**Records from a dataset**.
|---|
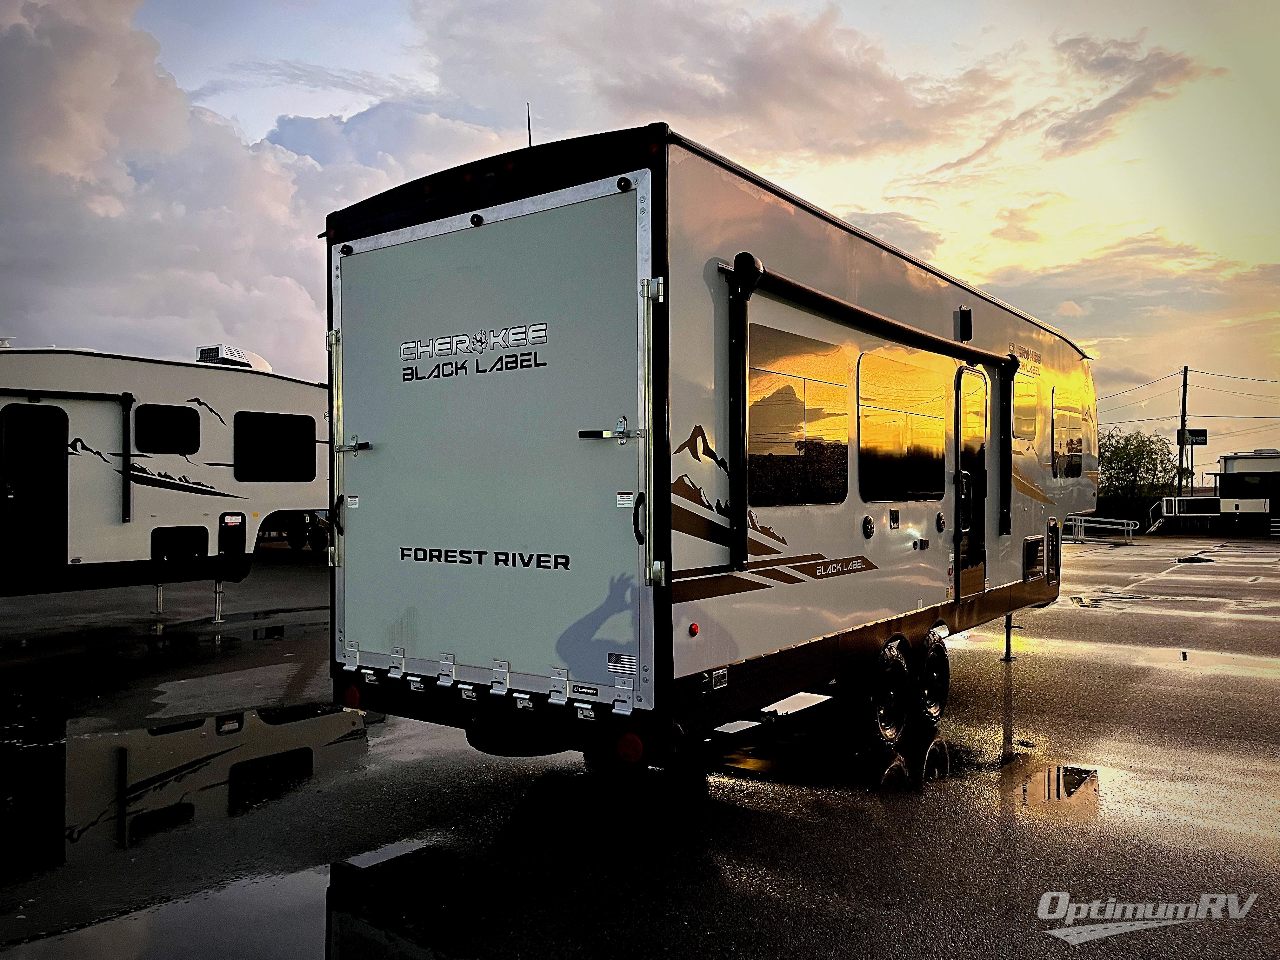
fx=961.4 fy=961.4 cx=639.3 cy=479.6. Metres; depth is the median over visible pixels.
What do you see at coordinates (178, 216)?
cloud
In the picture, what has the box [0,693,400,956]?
puddle
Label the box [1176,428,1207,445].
sign
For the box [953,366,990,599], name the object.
trailer door
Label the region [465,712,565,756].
spare tire
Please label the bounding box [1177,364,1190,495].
utility pole
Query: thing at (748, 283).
awning
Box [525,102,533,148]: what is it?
antenna
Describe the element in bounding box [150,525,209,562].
storage hatch
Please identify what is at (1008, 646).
jack
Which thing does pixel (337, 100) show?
sky
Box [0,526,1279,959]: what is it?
parking lot
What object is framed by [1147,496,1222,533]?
railing
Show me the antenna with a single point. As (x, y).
(528, 122)
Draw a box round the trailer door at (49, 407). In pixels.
[0,401,68,572]
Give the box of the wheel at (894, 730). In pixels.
[860,637,909,751]
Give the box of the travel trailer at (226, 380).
[0,343,328,622]
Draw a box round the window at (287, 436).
[233,410,315,482]
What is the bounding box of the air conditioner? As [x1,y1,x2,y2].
[195,344,272,371]
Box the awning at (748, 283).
[713,253,1016,562]
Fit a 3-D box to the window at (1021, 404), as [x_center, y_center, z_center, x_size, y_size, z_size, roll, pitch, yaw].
[3.294,-0.644,8.406,0.118,0.669,1.128,0,0,37]
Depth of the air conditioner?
14.04 m
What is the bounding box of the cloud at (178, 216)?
[0,0,512,370]
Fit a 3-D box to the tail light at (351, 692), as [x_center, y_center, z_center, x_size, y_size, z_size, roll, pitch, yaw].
[-1.507,1.131,5.083,0.142,0.140,0.094,0,0,37]
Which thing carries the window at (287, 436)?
in the travel trailer at (226, 380)
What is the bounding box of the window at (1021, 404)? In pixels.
[1011,372,1037,440]
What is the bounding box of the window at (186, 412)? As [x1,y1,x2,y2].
[134,403,200,453]
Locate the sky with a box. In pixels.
[1,0,1279,459]
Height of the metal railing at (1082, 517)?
1.228 m
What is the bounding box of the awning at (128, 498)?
[0,387,132,521]
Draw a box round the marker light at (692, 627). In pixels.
[686,622,699,636]
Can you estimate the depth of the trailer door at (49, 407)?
10.39 m
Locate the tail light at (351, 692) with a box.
[341,682,362,707]
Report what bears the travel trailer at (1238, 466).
on the parking lot
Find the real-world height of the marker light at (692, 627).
0.048 m
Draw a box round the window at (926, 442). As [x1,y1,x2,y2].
[857,352,947,503]
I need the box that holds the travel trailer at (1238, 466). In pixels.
[1212,450,1279,532]
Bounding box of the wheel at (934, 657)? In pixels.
[917,629,950,725]
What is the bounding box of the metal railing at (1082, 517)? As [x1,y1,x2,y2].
[1062,513,1136,542]
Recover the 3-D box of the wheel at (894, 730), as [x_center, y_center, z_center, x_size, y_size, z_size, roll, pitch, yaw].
[1.571,1.380,6.088,0.147,0.684,0.561,0,0,37]
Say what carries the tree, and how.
on the ground
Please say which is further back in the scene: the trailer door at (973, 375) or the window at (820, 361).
the trailer door at (973, 375)
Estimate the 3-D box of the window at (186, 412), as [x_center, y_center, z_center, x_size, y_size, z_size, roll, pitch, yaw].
[-5.692,-0.596,11.454,0.143,0.670,0.942,0,0,37]
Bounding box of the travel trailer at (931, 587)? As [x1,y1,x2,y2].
[325,118,1090,770]
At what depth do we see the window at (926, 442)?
6.38 m
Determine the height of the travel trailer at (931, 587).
3.367 m
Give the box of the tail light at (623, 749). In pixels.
[616,730,646,763]
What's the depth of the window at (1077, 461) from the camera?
9.44 m
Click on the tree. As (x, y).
(1124, 447)
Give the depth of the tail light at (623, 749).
3.89 m
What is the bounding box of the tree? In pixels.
[1096,426,1177,521]
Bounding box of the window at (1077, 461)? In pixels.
[1050,400,1082,476]
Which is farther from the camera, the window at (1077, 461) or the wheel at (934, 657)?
the window at (1077, 461)
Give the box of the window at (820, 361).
[745,325,850,509]
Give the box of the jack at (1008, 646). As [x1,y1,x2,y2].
[1000,613,1017,660]
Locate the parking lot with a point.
(1018, 684)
|---|
**PROMPT**.
In your answer, repeat all the entries exactly, but leave out the pictures.

**RESULT OF THE TASK**.
fx=961.4 fy=961.4 cx=639.3 cy=479.6. Metres; depth is the median over visible pixels.
What do you see at coordinates (178, 216)?
cloud
In the picture, what has the box [0,693,400,956]?
puddle
Label the box [1176,428,1207,445].
sign
For the box [953,366,990,599], name the object.
trailer door
Label the region [465,712,565,756].
spare tire
Please label the bounding box [1177,364,1190,495].
utility pole
Query: thing at (748, 283).
awning
Box [525,102,533,148]: what is it?
antenna
Describe the element in bounding box [150,525,209,562].
storage hatch
Please identify what is at (1008, 646).
jack
Which thing does pixel (337, 100) show?
sky
Box [0,526,1279,959]: what is it?
parking lot
What object is framed by [1147,496,1222,533]?
railing
Show me the antenna with a single point. As (x, y).
(528, 122)
Draw a box round the trailer door at (49, 407). In pixels.
[0,401,68,572]
Give the box of the wheel at (894, 730). In pixels.
[860,637,909,751]
Give the box of the travel trailer at (226, 380).
[0,343,328,622]
Draw a box round the window at (287, 436).
[233,410,315,482]
What is the bounding box of the air conditioner? As [x1,y1,x2,y2].
[195,344,272,371]
Box the awning at (748, 283).
[713,253,1016,562]
Fit a 3-D box to the window at (1021, 404), as [x_center, y_center, z_center, x_size, y_size, z_size, roll, pitch, yaw].
[3.294,-0.644,8.406,0.118,0.669,1.128,0,0,37]
Depth of the air conditioner?
14.04 m
What is the bounding box of the cloud at (178, 216)?
[0,0,512,370]
Fit a 3-D box to the tail light at (351, 692), as [x_center, y_center, z_center, x_size, y_size, z_size, roll, pitch, yaw].
[-1.507,1.131,5.083,0.142,0.140,0.094,0,0,37]
Which thing carries the window at (287, 436)?
in the travel trailer at (226, 380)
What is the bounding box of the window at (1021, 404)? In pixels.
[1011,372,1037,440]
What is the bounding box of the window at (186, 412)? As [x1,y1,x2,y2].
[134,403,200,453]
Locate the sky with a box. In pixels.
[1,0,1279,459]
Height of the metal railing at (1082, 517)?
1.228 m
What is the bounding box of the awning at (128, 498)?
[0,387,132,521]
Draw a box round the marker light at (692, 627). In pixels.
[686,622,699,636]
Can you estimate the depth of the trailer door at (49, 407)?
10.39 m
Locate the tail light at (351, 692) with a box.
[341,682,362,707]
Report what bears the travel trailer at (1238, 466).
on the parking lot
Find the real-world height of the marker light at (692, 627).
0.048 m
Draw a box round the window at (926, 442). As [x1,y1,x2,y2].
[857,352,947,503]
I need the box that holds the travel trailer at (1238, 466). In pixels.
[1212,450,1279,532]
Bounding box of the wheel at (934, 657)? In pixels.
[917,629,950,725]
What is the bounding box of the metal railing at (1082, 517)? As [x1,y1,x2,y2].
[1062,513,1136,542]
Recover the 3-D box of the wheel at (894, 730), as [x_center, y_center, z_center, x_size, y_size, z_size, roll, pitch, yaw].
[1.571,1.380,6.088,0.147,0.684,0.561,0,0,37]
Say what carries the tree, and how.
on the ground
Please say which is further back in the scene: the trailer door at (973, 375) or the window at (820, 361).
the trailer door at (973, 375)
Estimate the 3-D box of the window at (186, 412), as [x_center, y_center, z_center, x_size, y_size, z_size, roll, pitch, yaw].
[-5.692,-0.596,11.454,0.143,0.670,0.942,0,0,37]
Bounding box of the travel trailer at (931, 587)? As [x1,y1,x2,y2].
[325,118,1090,770]
At what depth do we see the window at (926, 442)?
6.38 m
Determine the height of the travel trailer at (931, 587).
3.367 m
Give the box of the tail light at (623, 749). In pixels.
[616,730,646,763]
What's the depth of the window at (1077, 461) from the camera?
9.44 m
Click on the tree. As (x, y).
(1124, 447)
Give the depth of the tail light at (623, 749).
3.89 m
What is the bounding box of the tree? In pixels.
[1096,426,1177,521]
Bounding box of the window at (1077, 461)? In pixels.
[1050,400,1082,476]
Which is farther from the camera, the window at (1077, 461) or the wheel at (934, 657)?
the window at (1077, 461)
Give the box of the window at (820, 361).
[745,325,850,509]
Give the box of the jack at (1008, 646). As [x1,y1,x2,y2].
[1000,613,1017,660]
Locate the parking lot with a point.
(1018, 684)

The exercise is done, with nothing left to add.